Thursday, March 22, 2012

>Much awaited merger of Tech Mahindra and Mahindra Satyam has got finalised

The much awaited merger of Tech Mahindra and Mahindra Satyam has got finalised with the boards of the two entities having approved the proposal. The swap ratio for the merger is worked out to be 2 shares of Tech Mahindra (face value Rs10) for every 17 shares of Mahindra Satyam (face value of Rs2). As per the managements’ indication, the merger process will take another six to nine months to complete and the record date of the merger would be announced in due course.


Key synergies from the merger
The combined entity would be the fifth largest domestic IT company: The merged entity’s revenues are at around $2.4 billion for the last 12 months (ended December 2011), making it the fifth largest domestic IT company, next to HCL Technologies among the listed space. The entity would be the sixth largest when taking Cognizant Technologies into consideration. In terms of market capitalisation, the merged entity will be at around Rs17,000 crore.



 Diversified revenue stream with strong domain expertise in focused areas: The merged entity’s revenue stream will be much diversified as compared to the current single industry (telecom) exposure of Tech Mahindra. The new entity’s revenue mix will comprise of sectors like banking, financial services and insurance (BFSI), manufacturing and telecom among others. On the other hand, the merged entity would derive synergies from strong capabilities of Tech Mahindra in mobility and system integration whereas the legacy strength of Satyam in the area of enterprise solutions would be the key differentiator for the merged entity. Among geographies, the revenue exposure will be more balanced with 42% accounted by the US, 35% by Europe and 23% by emerging markets.


■ Top client’s concentration will reduce; clients portfolio looks more diversified: Currently, British Telecom (BT) contributes close to 35% of the total revenues of Tech Mahindra, which is likely to reduce substantially to 16.5% in the new merged entity. Further, with around 217 Satyam clients adding to the joint entity, the joint entity will have over 350 clients.


■ Cost benefits to accrue from operational synergies: The joint “Go to market” strategy of the merged entit has already started bearing fruits, with both Tech Mahindra and Satyam working closely in the last one year as a joint entity for the market penetration.
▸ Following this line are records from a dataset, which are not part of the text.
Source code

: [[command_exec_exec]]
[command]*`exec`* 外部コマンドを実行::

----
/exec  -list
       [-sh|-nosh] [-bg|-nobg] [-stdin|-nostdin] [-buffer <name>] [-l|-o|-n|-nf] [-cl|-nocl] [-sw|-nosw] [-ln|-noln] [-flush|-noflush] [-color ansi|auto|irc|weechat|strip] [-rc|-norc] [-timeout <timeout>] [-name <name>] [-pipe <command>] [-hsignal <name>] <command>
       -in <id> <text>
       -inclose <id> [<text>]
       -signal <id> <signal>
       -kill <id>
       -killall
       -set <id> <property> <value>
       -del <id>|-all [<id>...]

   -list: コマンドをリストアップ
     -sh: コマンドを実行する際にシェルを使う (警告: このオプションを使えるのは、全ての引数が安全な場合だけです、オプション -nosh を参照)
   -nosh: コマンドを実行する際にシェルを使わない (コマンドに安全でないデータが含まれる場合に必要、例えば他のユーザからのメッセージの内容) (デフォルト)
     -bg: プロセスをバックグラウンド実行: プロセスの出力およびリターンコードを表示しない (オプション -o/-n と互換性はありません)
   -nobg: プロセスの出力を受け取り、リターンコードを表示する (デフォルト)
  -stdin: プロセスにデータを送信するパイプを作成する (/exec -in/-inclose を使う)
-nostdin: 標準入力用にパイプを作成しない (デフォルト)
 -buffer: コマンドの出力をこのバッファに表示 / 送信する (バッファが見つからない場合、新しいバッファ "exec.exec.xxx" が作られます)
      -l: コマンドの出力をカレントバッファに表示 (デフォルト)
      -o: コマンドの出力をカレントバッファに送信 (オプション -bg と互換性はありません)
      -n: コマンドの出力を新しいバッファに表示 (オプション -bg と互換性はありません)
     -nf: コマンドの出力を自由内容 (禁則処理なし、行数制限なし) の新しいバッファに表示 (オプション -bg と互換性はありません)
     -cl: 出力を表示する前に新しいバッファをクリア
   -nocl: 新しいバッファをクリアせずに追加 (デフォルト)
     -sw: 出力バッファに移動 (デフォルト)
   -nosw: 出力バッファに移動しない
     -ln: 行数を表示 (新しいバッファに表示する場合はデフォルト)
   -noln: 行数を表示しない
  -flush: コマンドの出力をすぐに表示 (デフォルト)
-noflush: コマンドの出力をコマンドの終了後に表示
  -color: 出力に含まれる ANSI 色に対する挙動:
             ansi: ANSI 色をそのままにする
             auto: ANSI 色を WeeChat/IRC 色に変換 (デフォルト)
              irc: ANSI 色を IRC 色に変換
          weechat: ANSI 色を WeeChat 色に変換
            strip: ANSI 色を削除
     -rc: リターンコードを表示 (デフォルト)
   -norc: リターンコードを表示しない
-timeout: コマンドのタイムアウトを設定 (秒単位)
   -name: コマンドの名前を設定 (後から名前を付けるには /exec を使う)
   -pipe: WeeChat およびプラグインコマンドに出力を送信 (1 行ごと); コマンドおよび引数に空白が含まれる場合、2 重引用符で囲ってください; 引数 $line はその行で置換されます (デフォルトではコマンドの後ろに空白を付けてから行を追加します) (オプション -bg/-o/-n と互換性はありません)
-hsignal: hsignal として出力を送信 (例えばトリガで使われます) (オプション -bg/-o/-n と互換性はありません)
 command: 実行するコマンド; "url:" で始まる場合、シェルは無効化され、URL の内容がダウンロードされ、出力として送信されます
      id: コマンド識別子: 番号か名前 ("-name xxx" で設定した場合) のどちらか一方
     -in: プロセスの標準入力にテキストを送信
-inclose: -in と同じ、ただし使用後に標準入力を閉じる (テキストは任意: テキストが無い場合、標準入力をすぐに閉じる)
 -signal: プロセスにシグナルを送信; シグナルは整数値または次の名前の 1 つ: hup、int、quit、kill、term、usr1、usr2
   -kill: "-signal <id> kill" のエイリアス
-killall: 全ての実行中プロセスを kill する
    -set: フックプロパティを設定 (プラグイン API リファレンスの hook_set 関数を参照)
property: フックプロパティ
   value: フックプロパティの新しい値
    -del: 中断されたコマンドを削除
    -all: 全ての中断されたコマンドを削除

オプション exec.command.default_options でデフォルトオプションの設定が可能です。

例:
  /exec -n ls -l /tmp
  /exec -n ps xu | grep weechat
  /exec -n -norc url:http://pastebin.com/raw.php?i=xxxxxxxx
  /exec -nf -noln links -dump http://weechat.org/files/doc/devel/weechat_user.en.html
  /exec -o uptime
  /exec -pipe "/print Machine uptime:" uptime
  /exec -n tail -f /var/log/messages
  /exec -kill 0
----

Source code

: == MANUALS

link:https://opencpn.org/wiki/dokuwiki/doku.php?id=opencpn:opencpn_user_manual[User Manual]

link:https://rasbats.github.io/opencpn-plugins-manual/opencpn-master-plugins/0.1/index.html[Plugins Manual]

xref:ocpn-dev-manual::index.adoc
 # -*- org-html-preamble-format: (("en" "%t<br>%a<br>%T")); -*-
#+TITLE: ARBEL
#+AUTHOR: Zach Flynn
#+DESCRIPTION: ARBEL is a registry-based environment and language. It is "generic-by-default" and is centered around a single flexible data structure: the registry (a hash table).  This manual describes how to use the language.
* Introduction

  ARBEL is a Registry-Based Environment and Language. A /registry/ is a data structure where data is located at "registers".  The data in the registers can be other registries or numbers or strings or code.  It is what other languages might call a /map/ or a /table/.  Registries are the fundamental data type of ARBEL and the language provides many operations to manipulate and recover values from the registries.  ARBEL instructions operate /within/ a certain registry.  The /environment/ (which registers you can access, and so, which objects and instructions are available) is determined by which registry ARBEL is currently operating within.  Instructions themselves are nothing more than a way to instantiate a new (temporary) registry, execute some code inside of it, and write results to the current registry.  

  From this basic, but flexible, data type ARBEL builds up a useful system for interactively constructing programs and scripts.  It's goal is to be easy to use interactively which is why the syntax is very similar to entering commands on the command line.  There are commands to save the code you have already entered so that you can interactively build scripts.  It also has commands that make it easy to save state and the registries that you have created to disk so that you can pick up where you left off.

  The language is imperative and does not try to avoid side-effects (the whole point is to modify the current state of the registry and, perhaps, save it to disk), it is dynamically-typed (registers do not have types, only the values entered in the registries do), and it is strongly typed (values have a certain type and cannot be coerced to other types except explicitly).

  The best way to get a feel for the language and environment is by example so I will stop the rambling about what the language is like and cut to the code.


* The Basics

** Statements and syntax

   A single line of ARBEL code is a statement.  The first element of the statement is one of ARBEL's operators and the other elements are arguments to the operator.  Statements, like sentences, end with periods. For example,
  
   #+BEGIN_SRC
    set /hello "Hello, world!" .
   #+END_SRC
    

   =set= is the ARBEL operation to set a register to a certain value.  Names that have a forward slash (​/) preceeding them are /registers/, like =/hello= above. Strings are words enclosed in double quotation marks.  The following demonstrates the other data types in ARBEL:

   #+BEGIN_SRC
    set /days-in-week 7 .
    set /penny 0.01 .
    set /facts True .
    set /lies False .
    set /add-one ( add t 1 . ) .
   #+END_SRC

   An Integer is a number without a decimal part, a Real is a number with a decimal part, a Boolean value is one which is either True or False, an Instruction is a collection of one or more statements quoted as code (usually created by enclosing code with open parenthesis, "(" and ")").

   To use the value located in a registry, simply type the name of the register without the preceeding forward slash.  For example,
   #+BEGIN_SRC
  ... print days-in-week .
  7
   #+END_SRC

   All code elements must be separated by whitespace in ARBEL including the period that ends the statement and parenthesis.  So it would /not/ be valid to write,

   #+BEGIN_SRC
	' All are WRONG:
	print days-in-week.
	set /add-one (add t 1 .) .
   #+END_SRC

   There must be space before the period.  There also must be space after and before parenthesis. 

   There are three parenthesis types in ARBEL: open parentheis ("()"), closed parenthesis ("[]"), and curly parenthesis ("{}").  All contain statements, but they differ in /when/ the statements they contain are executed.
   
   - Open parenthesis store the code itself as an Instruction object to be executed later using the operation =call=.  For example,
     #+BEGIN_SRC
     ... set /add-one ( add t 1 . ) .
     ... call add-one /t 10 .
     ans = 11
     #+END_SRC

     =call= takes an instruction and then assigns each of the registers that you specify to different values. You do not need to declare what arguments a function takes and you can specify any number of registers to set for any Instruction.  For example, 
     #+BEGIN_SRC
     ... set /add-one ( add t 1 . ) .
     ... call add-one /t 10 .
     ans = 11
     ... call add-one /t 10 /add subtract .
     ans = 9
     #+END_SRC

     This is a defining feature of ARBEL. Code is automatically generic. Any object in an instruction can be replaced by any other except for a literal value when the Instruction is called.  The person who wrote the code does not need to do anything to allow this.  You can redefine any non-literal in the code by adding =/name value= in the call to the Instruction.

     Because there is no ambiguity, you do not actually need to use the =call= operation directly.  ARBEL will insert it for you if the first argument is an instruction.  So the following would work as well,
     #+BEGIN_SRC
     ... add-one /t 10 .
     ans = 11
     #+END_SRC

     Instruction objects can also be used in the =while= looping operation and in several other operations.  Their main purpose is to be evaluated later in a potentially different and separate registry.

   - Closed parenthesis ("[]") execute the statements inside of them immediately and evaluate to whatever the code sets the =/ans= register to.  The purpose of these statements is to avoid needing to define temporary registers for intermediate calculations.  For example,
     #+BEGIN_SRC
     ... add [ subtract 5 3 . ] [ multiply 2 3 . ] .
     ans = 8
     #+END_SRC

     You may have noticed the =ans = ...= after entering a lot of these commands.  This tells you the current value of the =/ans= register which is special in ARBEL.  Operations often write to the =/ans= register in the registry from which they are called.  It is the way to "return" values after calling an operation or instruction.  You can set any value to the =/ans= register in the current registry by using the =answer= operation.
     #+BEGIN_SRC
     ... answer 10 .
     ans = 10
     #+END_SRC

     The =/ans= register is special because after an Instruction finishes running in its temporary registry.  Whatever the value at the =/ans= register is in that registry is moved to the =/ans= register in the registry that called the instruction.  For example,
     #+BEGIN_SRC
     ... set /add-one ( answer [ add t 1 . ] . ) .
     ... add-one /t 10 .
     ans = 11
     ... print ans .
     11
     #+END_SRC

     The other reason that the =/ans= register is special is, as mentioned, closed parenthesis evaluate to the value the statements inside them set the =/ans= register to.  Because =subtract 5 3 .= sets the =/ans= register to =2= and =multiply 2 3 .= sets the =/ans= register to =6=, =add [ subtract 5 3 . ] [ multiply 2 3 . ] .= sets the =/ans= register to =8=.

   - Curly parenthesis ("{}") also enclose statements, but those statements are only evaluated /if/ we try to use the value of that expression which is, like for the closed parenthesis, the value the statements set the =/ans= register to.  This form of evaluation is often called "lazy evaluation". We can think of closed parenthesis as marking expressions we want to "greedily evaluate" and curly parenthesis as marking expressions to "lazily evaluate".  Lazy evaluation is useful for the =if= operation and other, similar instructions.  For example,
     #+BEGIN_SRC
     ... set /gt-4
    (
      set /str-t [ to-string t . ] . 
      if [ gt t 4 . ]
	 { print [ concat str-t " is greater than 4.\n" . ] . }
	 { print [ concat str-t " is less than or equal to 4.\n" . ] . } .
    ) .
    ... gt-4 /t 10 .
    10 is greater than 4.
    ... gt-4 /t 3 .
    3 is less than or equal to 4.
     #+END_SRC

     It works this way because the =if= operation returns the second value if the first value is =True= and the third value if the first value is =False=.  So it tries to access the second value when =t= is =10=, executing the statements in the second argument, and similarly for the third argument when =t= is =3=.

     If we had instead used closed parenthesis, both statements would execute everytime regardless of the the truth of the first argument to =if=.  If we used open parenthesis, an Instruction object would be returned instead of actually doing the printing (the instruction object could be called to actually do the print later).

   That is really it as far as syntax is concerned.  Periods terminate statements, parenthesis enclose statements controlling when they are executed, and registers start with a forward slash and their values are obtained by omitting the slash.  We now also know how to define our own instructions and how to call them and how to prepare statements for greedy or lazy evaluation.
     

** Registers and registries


In the last one year, the merged entity has won more than 10 deals through this initiative. On the other hand, the joint entity would also have the scale and bandwidth to accrue benefits from the general and administrative (G&A) side of the expenses. Going forward, the management has indicated at an EBITDA margins of 16% from the combined entity.


■ Potential for higher investor participation with increase in free float: At present, Tech Mahindra is having a free float of shares of around 29.1%. Excluding LIC, which holds around 13%, the figure stands at 16.1%. In the merged entity, the free float available for the investors will increase to 50.5%. With increase in free float the investor participation in the merged entity will increase further. Through the merger process, 20.4 crore shares of Satyam will be transferred to Tech Mahindra Trust and 10.34 crore new shares will be issued. Post merger, Tech Mahindra Trust will hold a 10.4% stake in the new entity as treasury shares.


 Other highlights
The management has indicated that C P Gurnani who led the Mahindra Satyam turnaround would be the chief executive officer (CEO) of the combined entity. Sanjay Anand will be the chief finance officer (CFO) and Vineet Nayyar would be the non-executive Chairman. Sriram Papani will lead the enterprise business solutions vertical, Nagesh Kamble will lead the consulting business and Karthikeyan Natarajan would lead the engineering services division. The heads of sales and leaders appointed for specific geographies are
expected to remain unchanged.


There would be no redundancy in respect of employees with the total workforce growing to 75,026 employees. Going ahead the management expects to add to the headcount on a net basis.
 
The in-organic route to growth would remain as the combined entity would look at acquisitions to fill in gaps in services and enter new markets.


Decision with regards to branding would be taken up in consultation of professional consultants.


■ Valuation: We view the merger of Mahindra Satyam with Tech Mahindra as a positive catalyst for creating a value accretive entity for the future. However, legal hurdles pending with Mahindra Satyam and slowdown in the telecom vertical (main industry exposure for Tech Mahindra) would stand to be a roadblock in the medium term. On a longer-term, the new entity will have a more diversified and scalable revenue stream and operational synergies will create value for the investors. At the current market price, both Tech Mahindra and Mahindra Satyam trade at 10x and 9x their FY2013E and FY2014E consensus earnings respectively. We continue to remain positively biased on Mahindra Satyam. Currently, we do not have any active rating on Tech Mahindra and Mahindra Satyam.